▶ [ABOUT THIS TASK]
Beneath this instruction is a listing. Transcribe from it only the stretch from the line with "handbag: present [289,564,603,887]" through the line with "smartphone: present [656,1178,835,1344]", both end lines included, exactly as written.

▶ [INPUT DATA]
:::
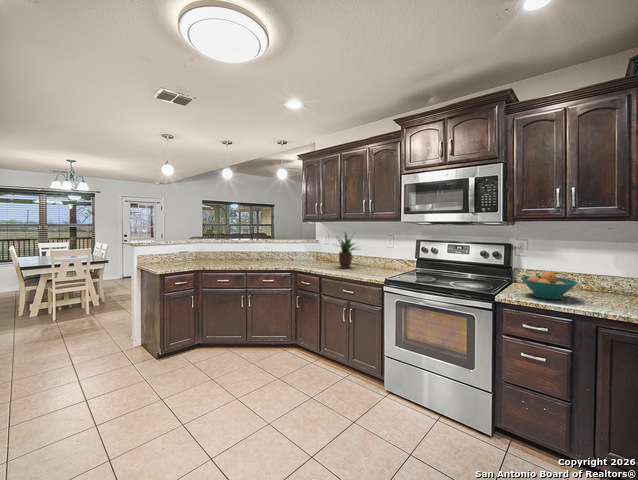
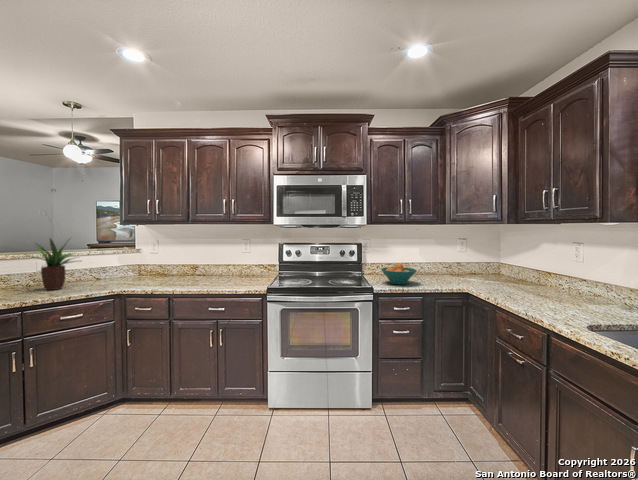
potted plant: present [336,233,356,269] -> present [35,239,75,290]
:::
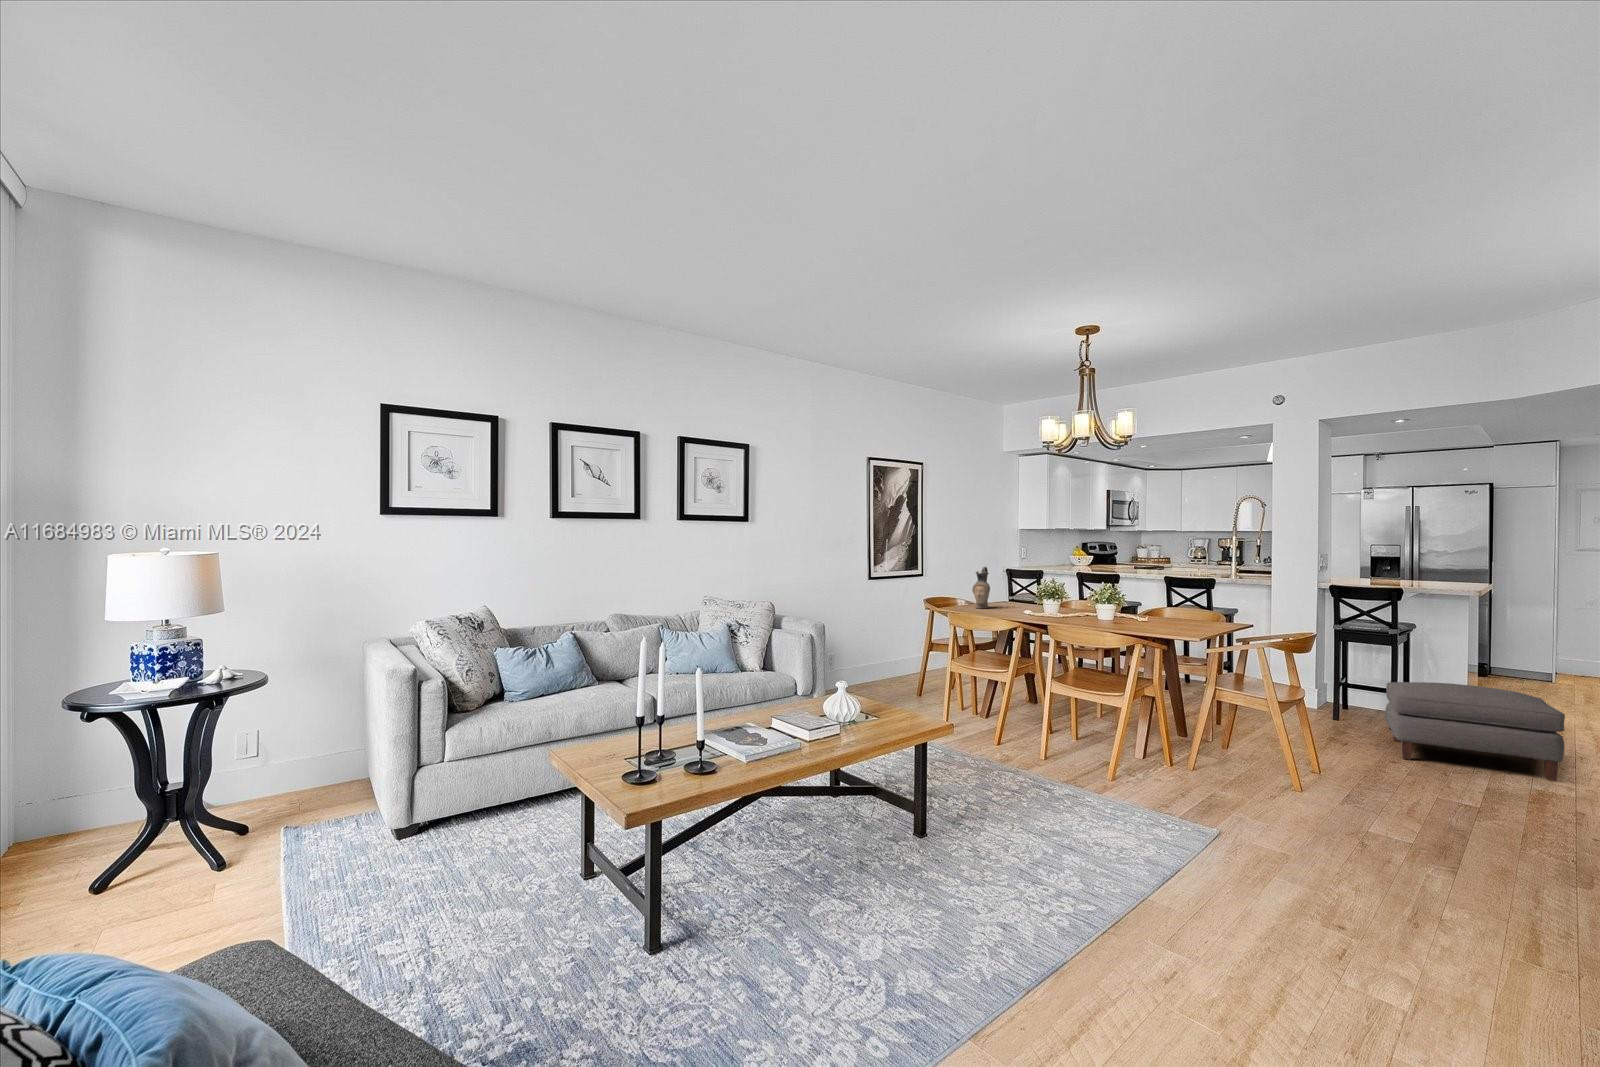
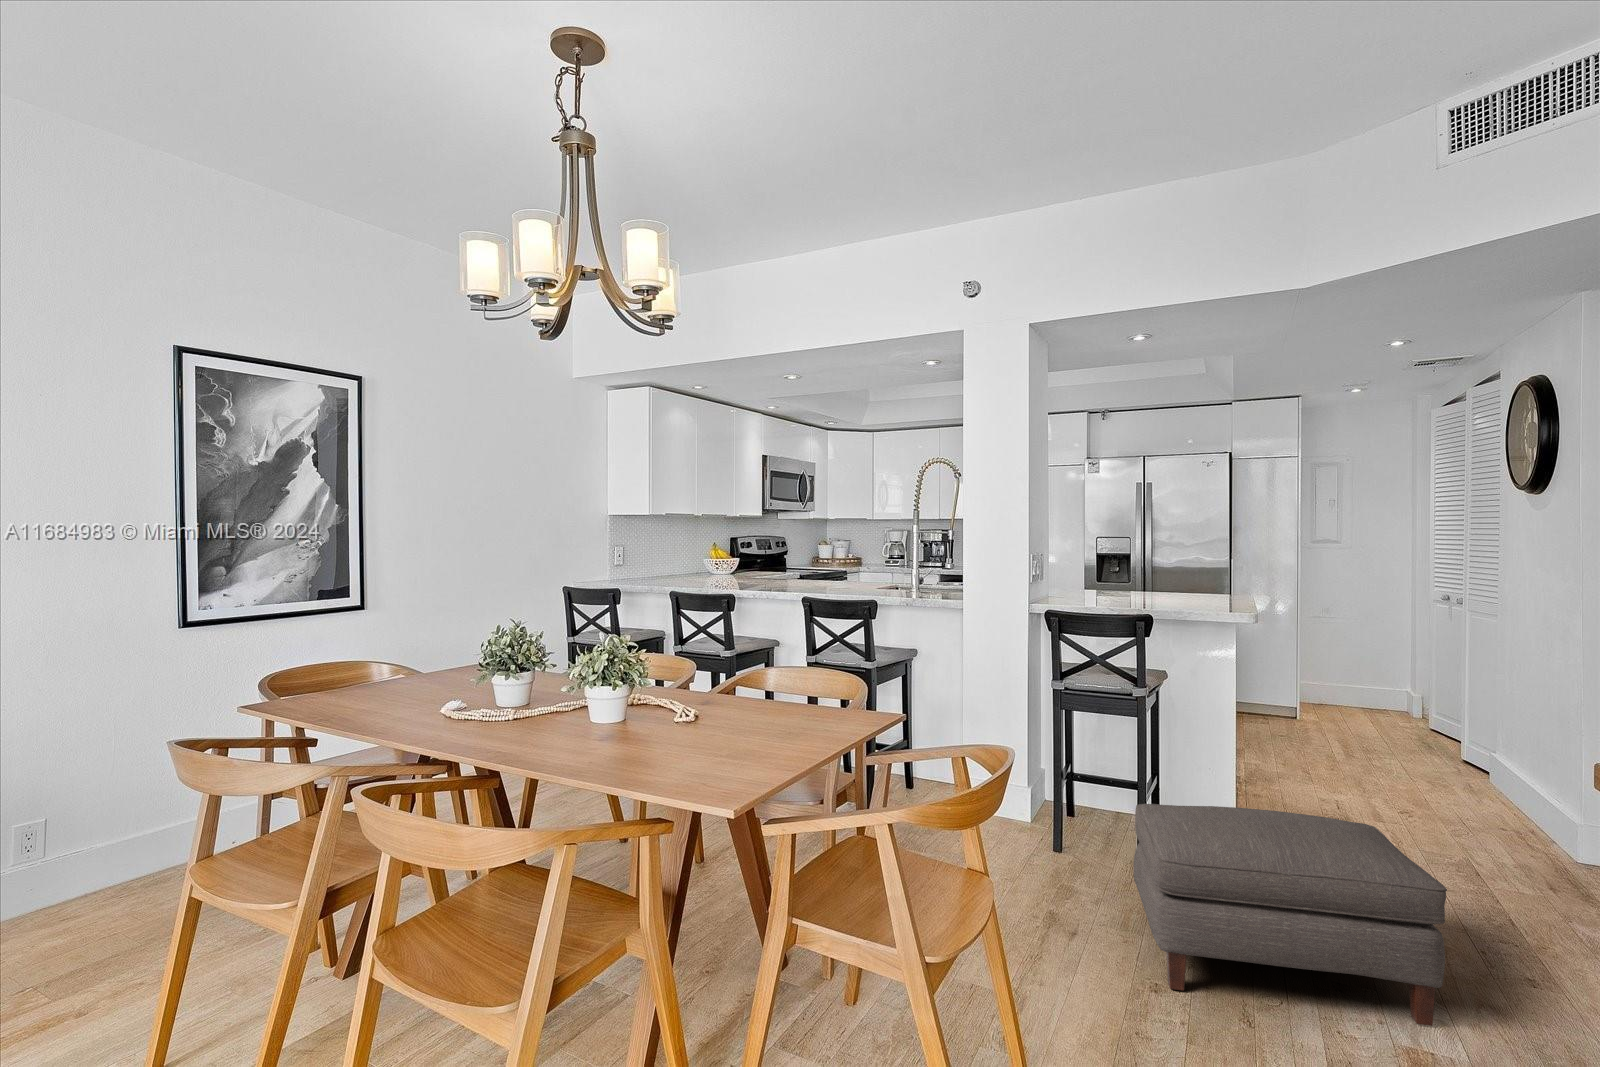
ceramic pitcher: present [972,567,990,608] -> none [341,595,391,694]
:::
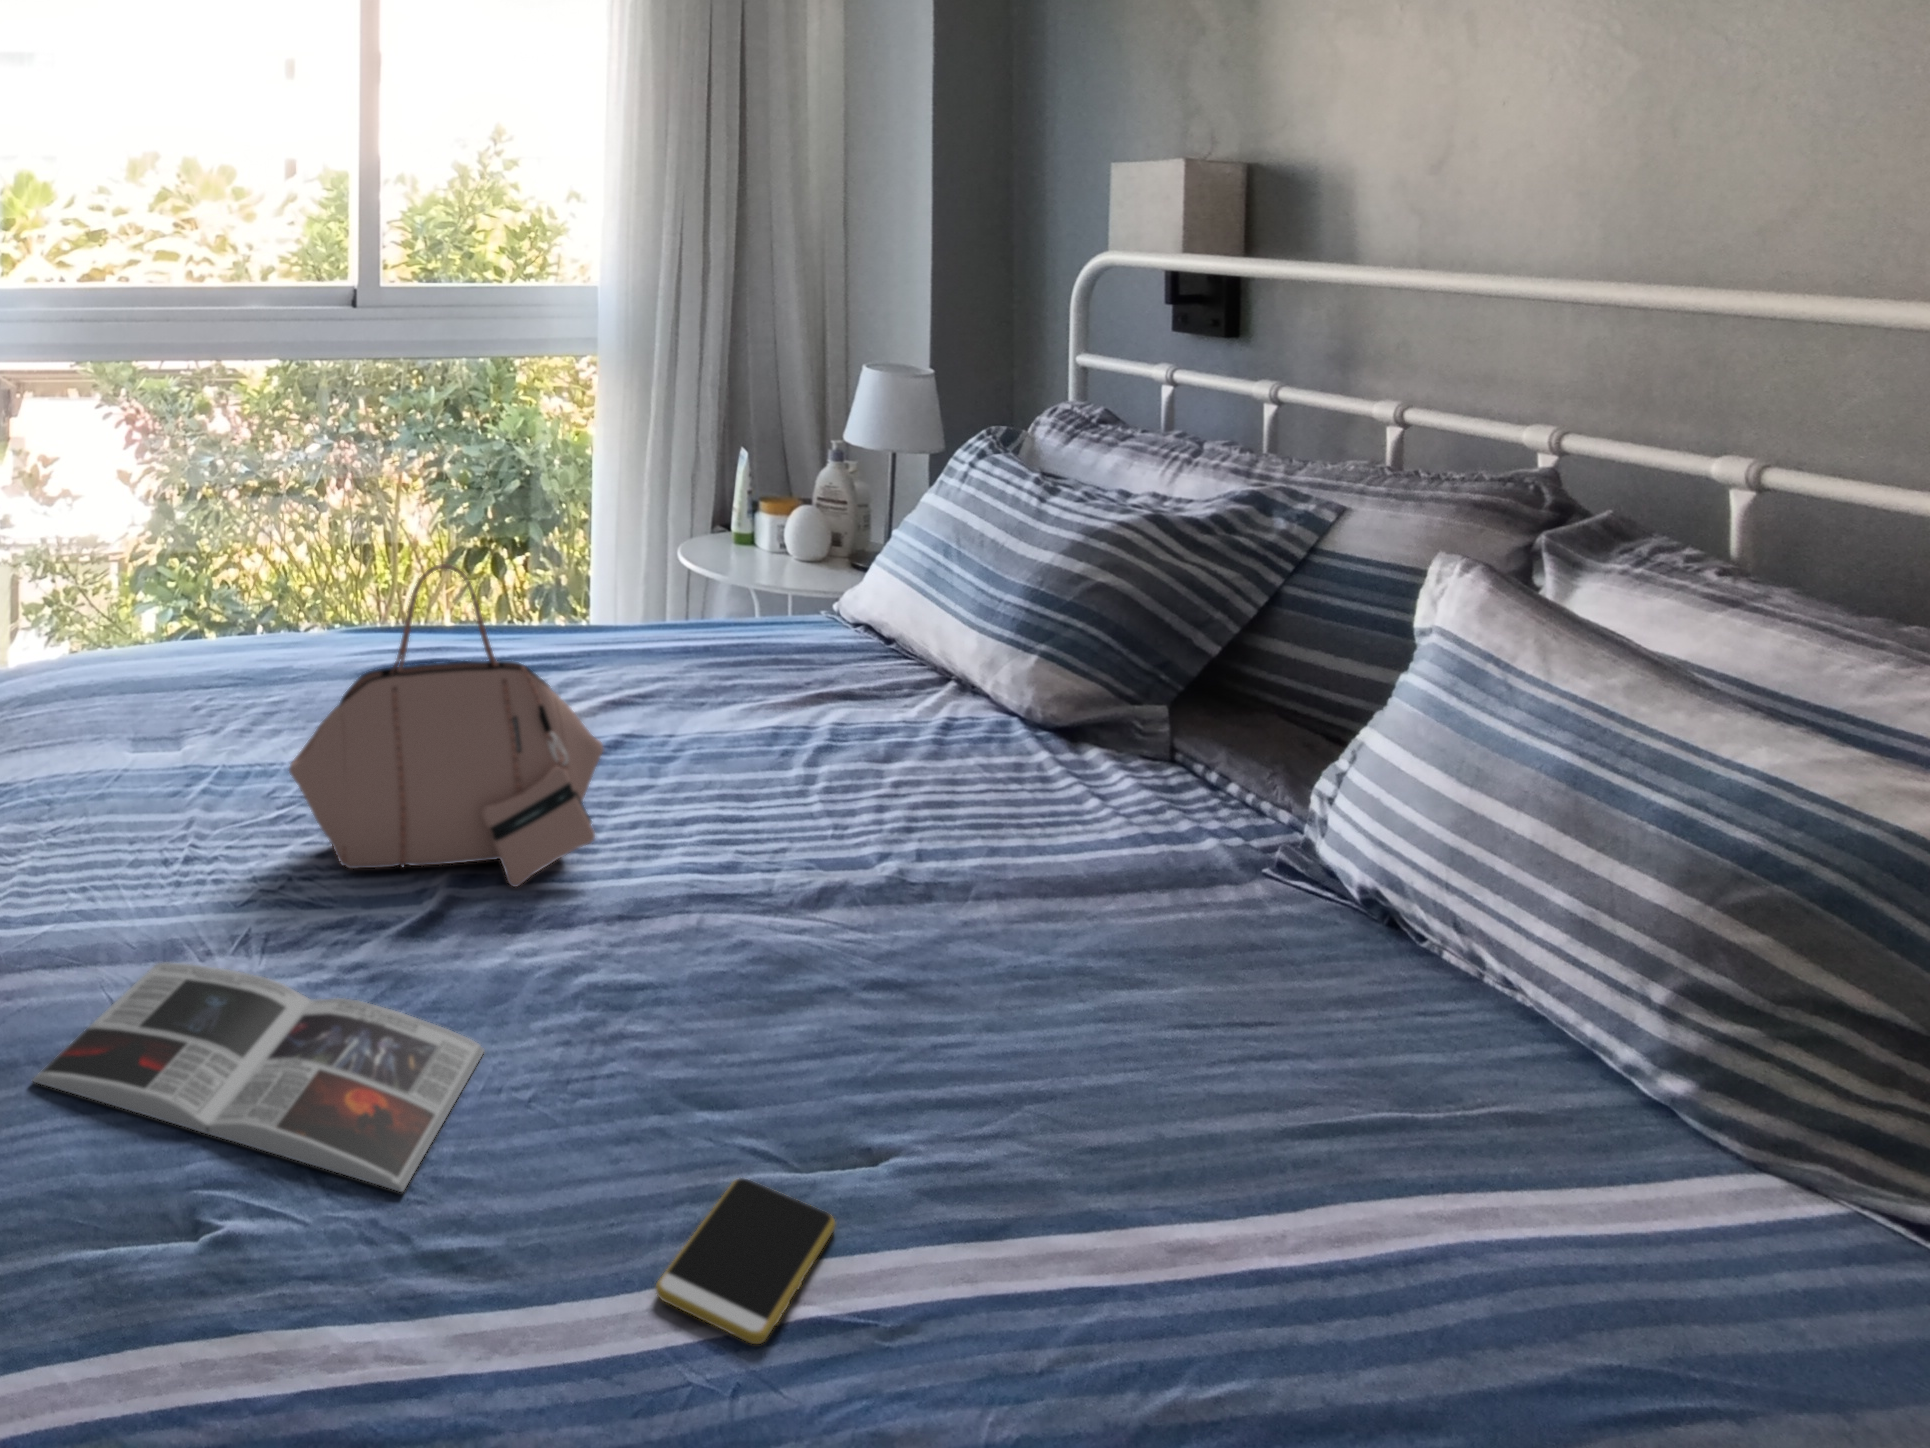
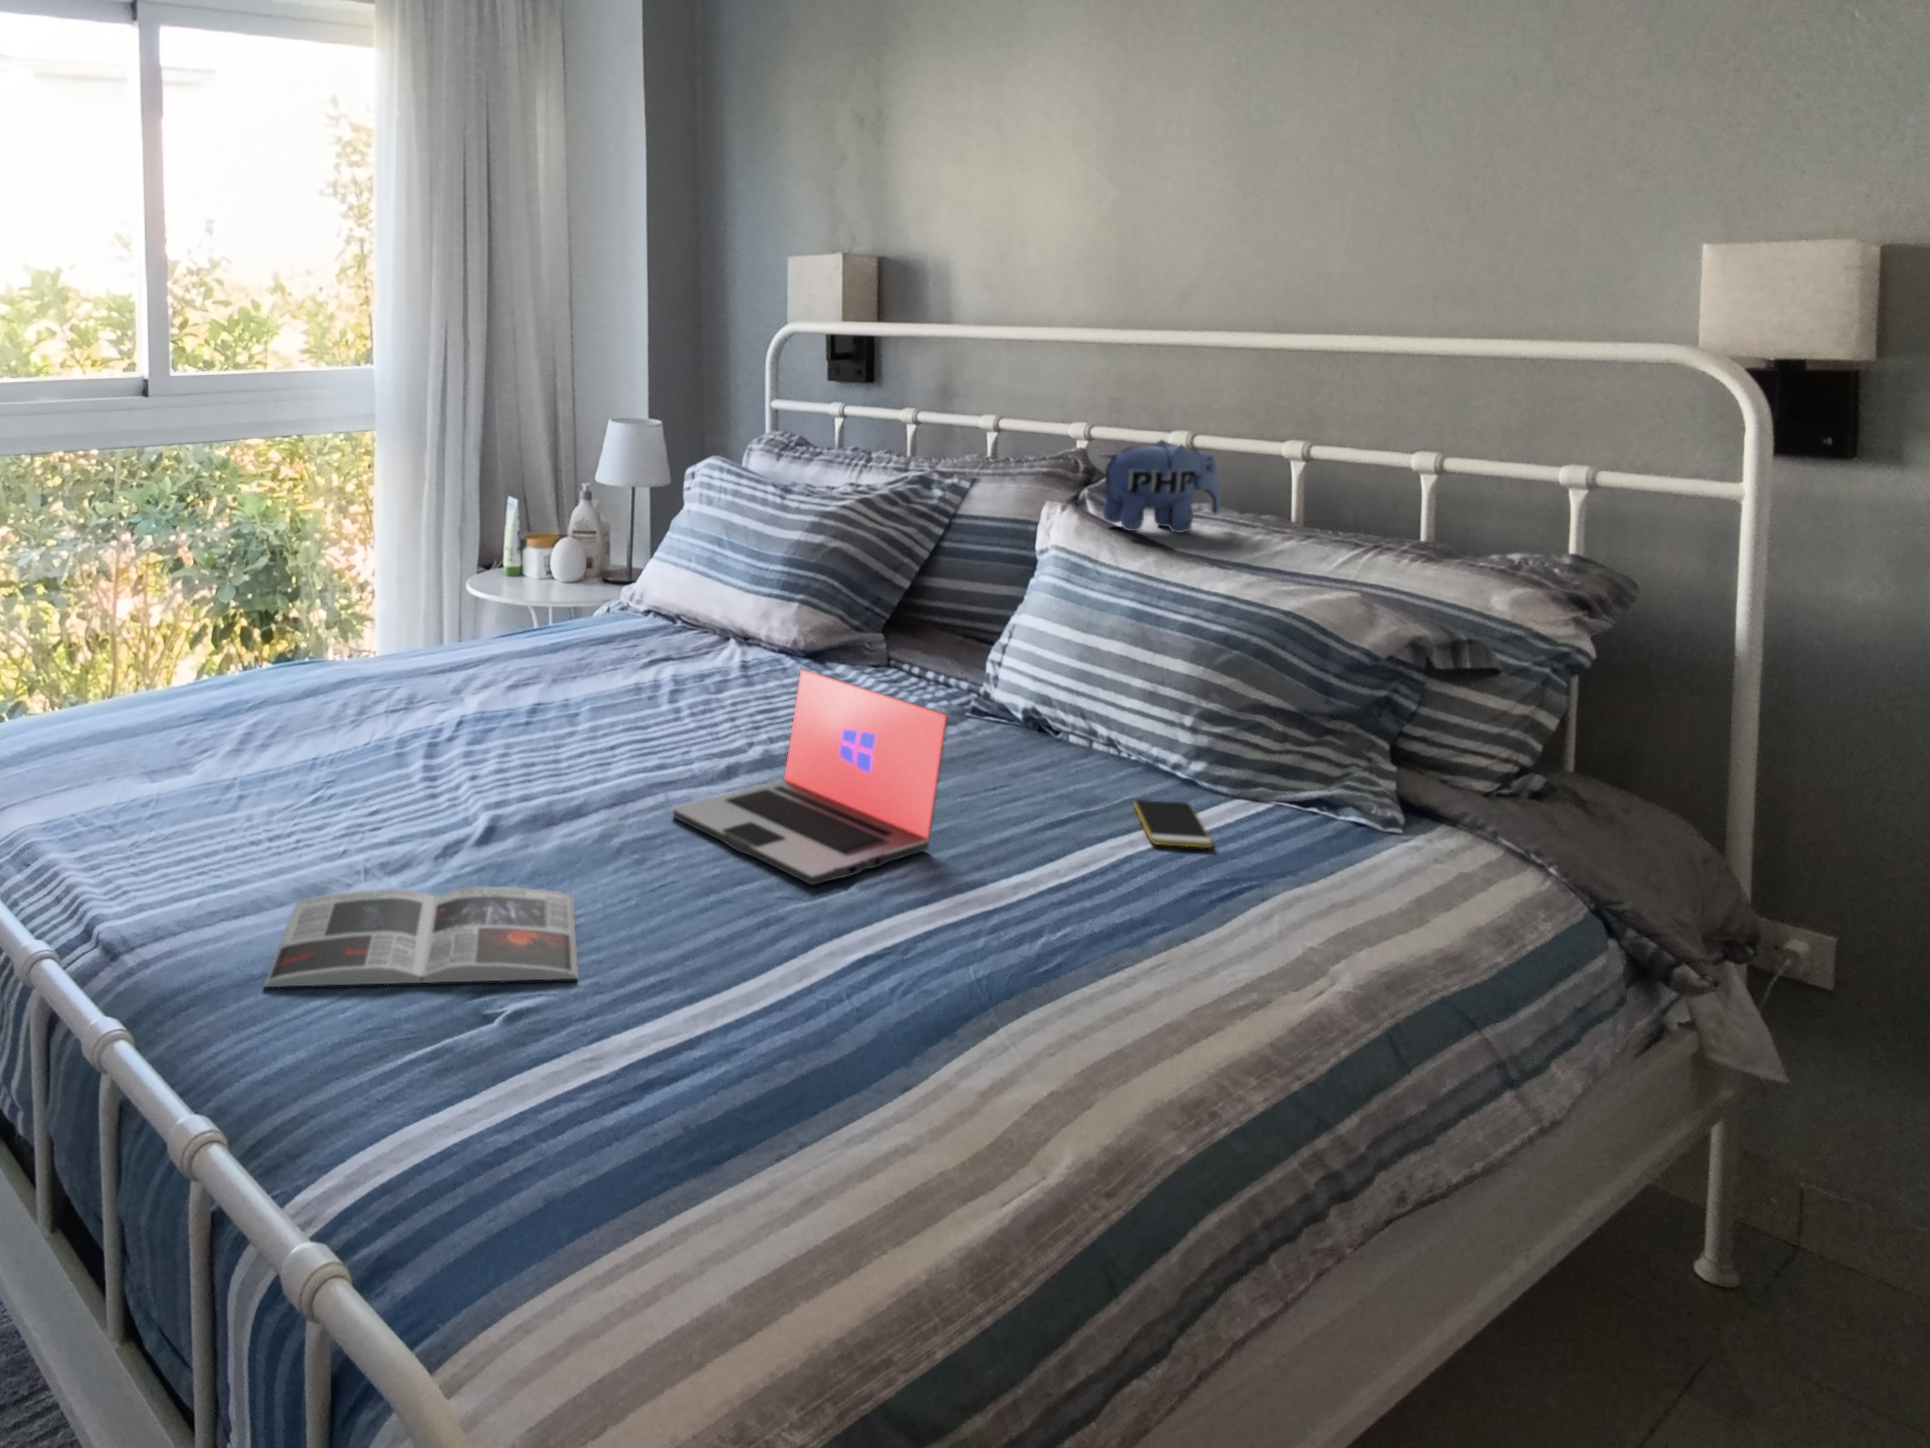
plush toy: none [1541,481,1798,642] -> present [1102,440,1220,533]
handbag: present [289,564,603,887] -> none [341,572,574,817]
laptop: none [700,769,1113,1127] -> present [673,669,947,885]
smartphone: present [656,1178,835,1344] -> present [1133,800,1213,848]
:::
▶ [COMPLETED TASK]
handbag: present [289,564,603,887] -> none [341,572,574,817]
laptop: none [700,769,1113,1127] -> present [673,669,947,885]
smartphone: present [656,1178,835,1344] -> present [1133,800,1213,848]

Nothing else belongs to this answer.